The Wrong Reaction

Upon discovery of a problem in conduct, a transparent administration should move to fix the problem. This does not have to be public; some issues are sensitive and should be fixed quietly.

The Obama administration takes a different approach. Upon discovery of a problem, they say nothing. If an investigation starts (such as of the just-revealed State Department escapades) it is stalled, misdirected, or stopped if possible. Those involved in the investigation are threatened.

When the revelations happen, as some ultimately do, the pattern of threats and obstruction against those pointing to the problems is consistent. Even those whose job is to investigate and report such problems, or provide material information to the investigation. Re-election, at all costs, was evidently the goal.

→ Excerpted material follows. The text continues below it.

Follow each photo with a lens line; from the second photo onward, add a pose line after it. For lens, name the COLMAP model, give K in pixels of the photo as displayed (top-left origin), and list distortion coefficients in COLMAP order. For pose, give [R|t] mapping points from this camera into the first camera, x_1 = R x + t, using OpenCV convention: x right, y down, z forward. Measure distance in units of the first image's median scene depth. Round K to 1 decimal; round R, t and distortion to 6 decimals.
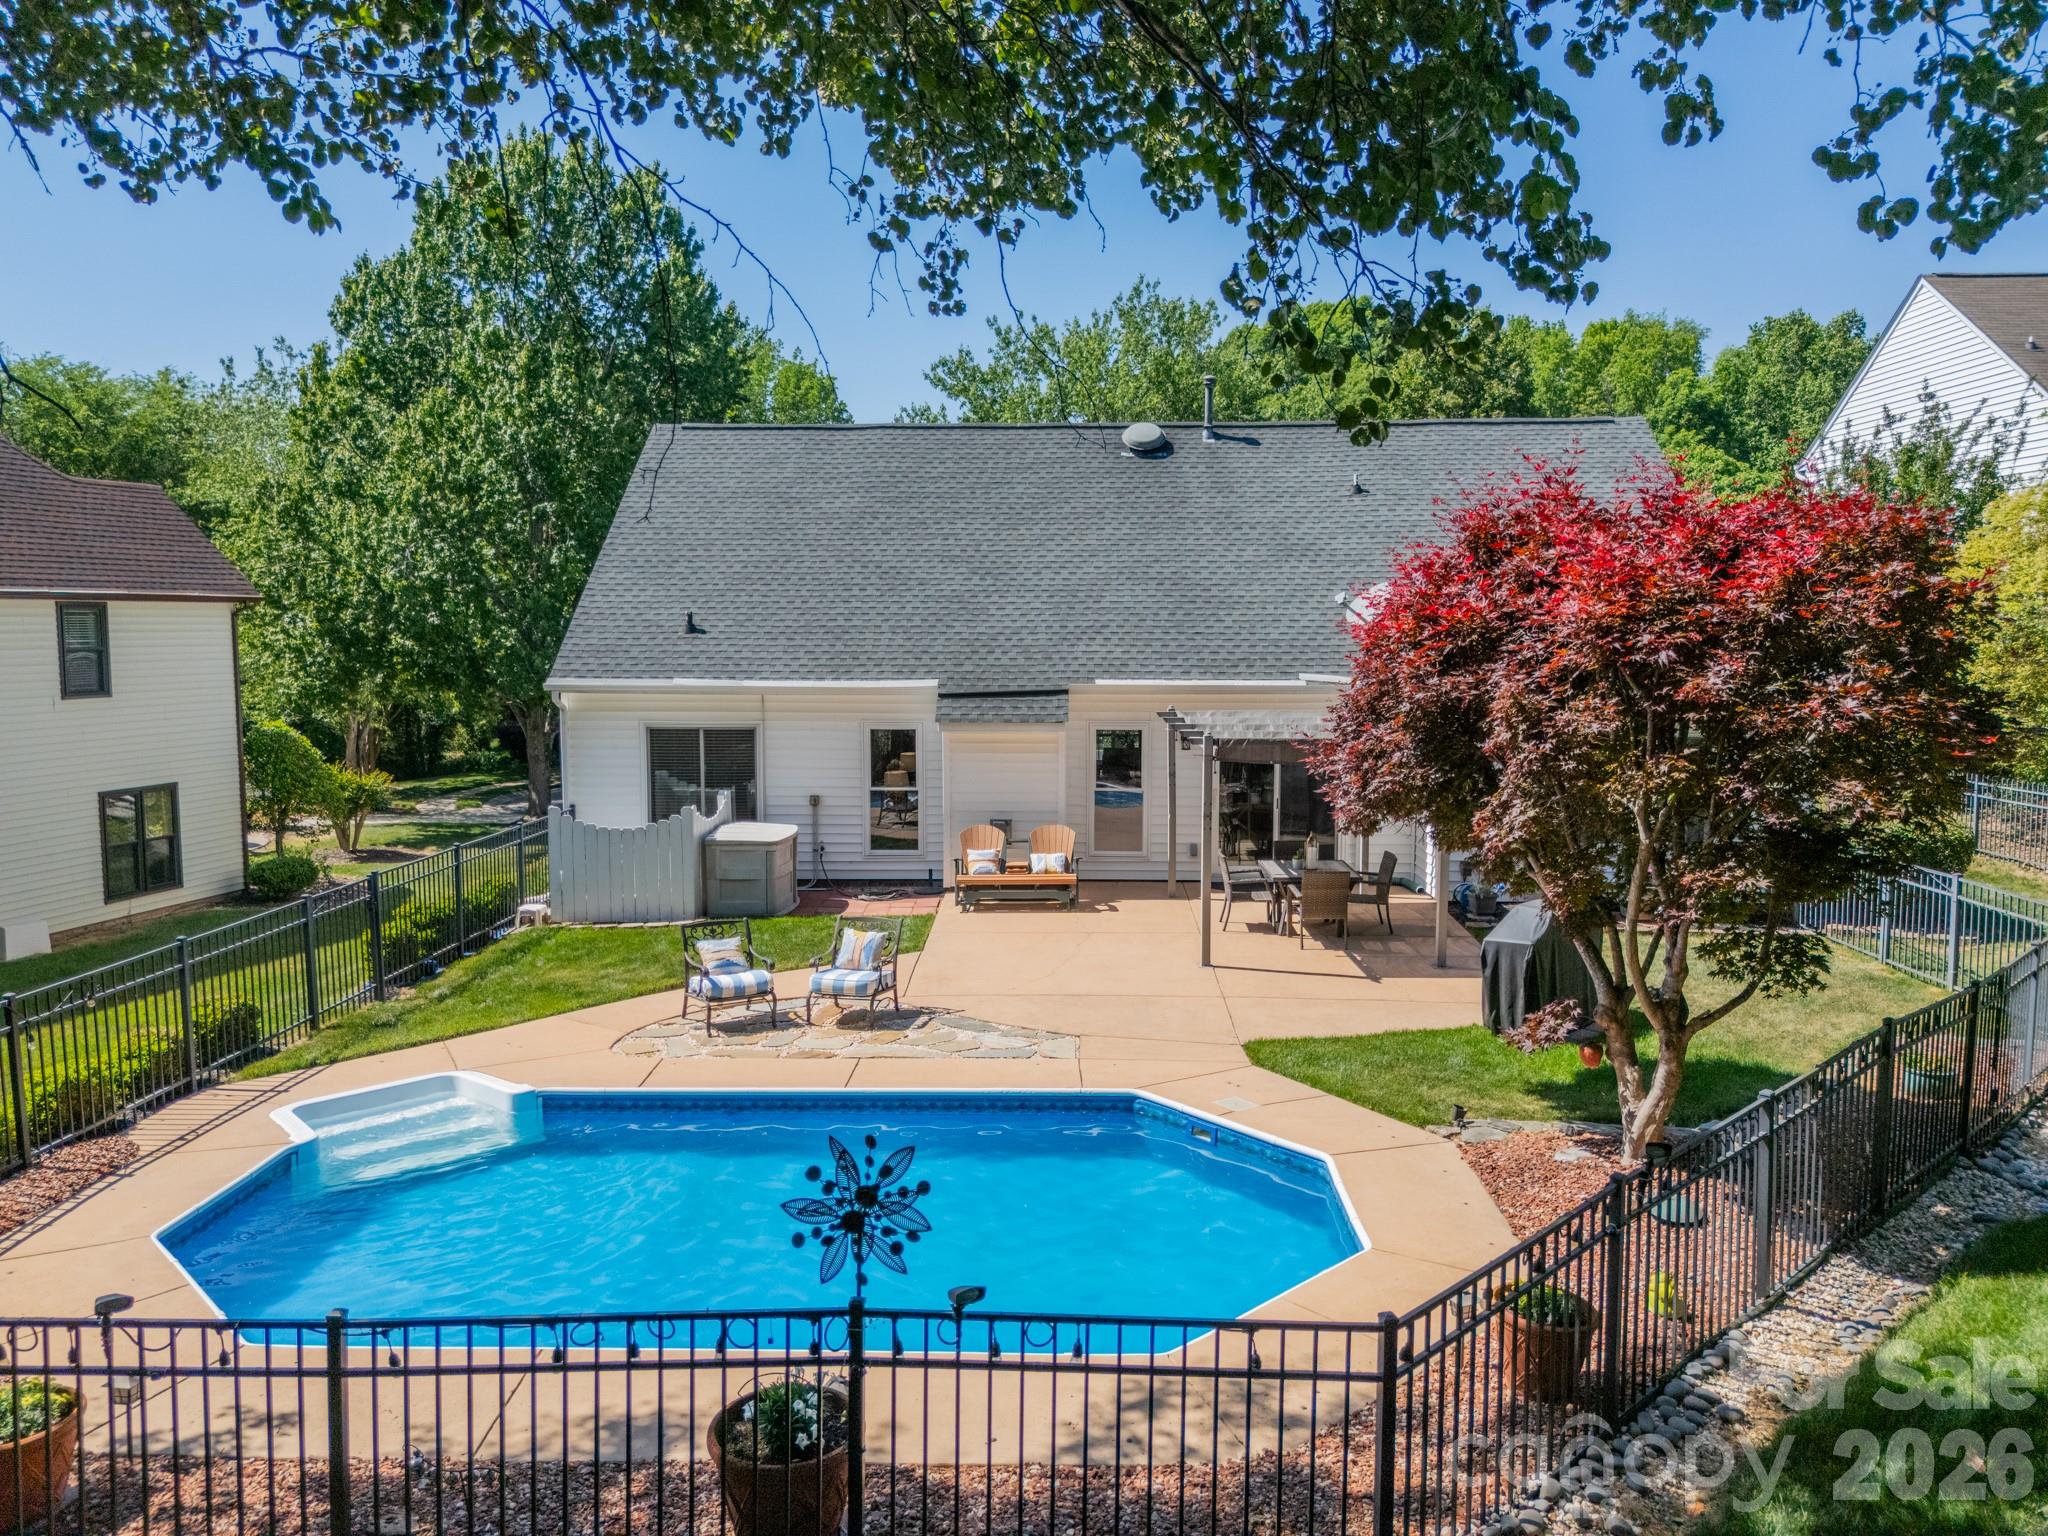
lens RADIAL K [[1507.8, 0, 1037.4], [0, 1507.8, 765.4], [0, 0, 1]] dist [0.067853, -0.055784]
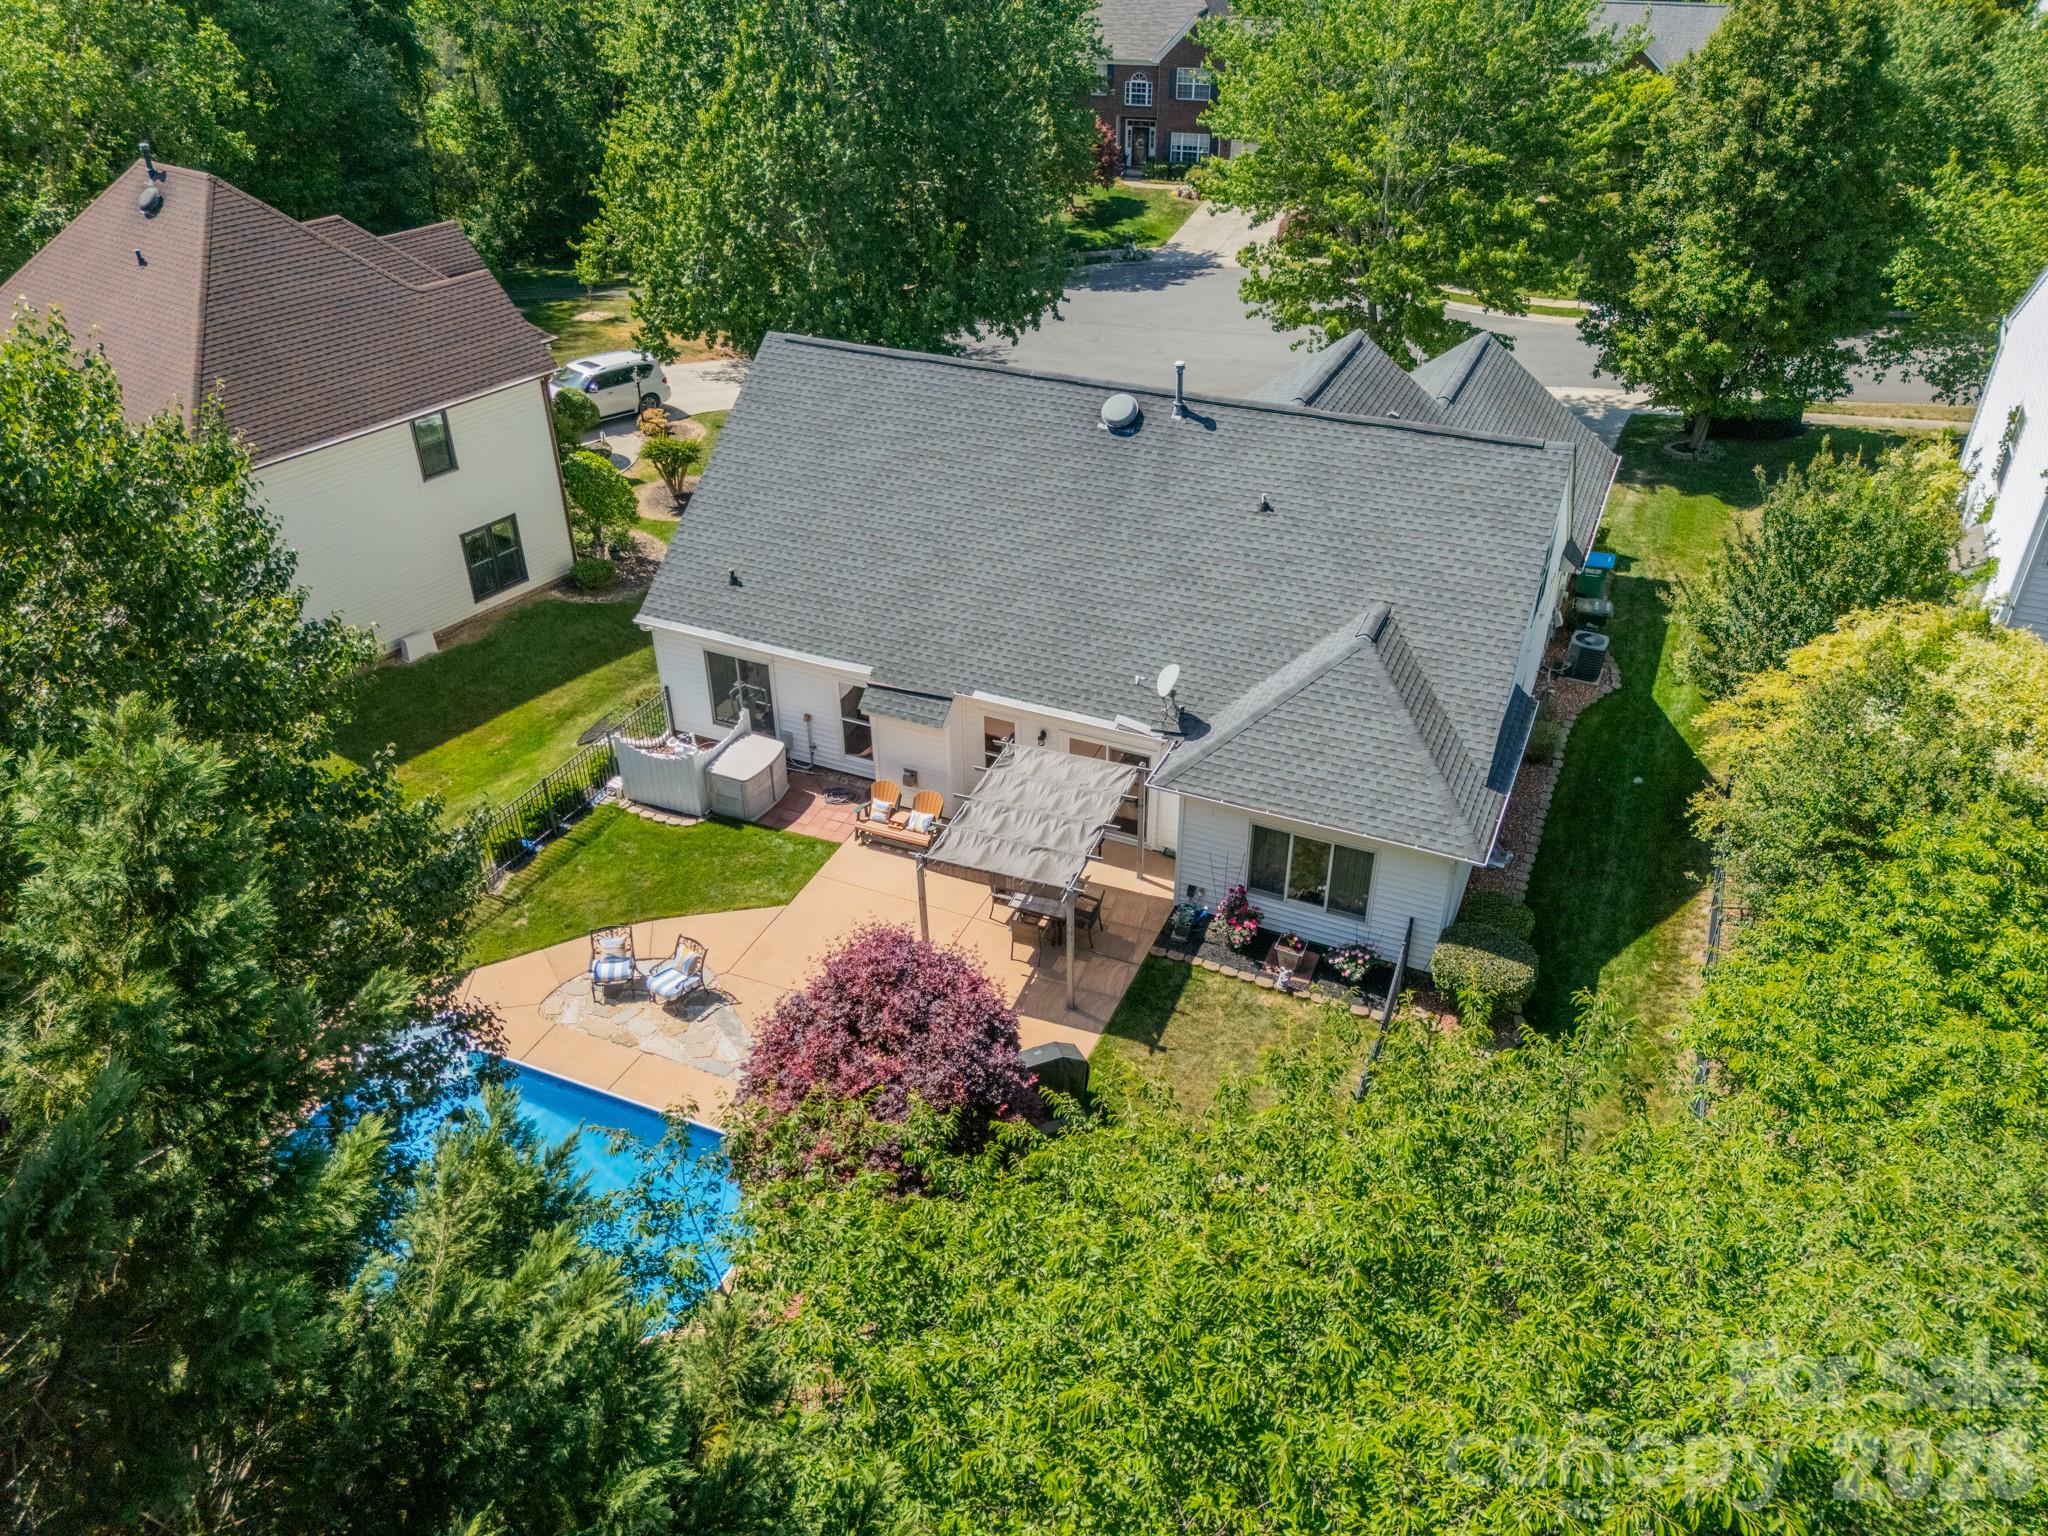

But now, a few are slipping past the guards, and even those guards in the complicit media are starting to take notice — now they they are in the cross-hairs themselves.

Each time, the administration’s reaction is the same. There will be a public moment of faux outrage, coupled with a denial of any culpability or even knowledge by President Obama. His spokespeople will say “we want to debate the issue” while, in the same speech, refusing to discuss it or even mention the challenger’s name.

Look at Candidate Obama’s smooth, polished attack on Bush for his use of the NSA … and compare it to President Obama’s stammering, stuttering cluelessness that this is even the same issue that he had so eloquently read from the Teleprompter on five years previously.

As an aside, it is odd (considering his reputation) that President Obama does not have President Bush’s oratorical skills. Bush would also occasionally tangle a word or phrase (in incidents made famous), but he never stared into the audience like a deer facing oncoming headlights of disaster. His performance suggests to me that if Obama does not have a prepared script, Obama is simply not prepared.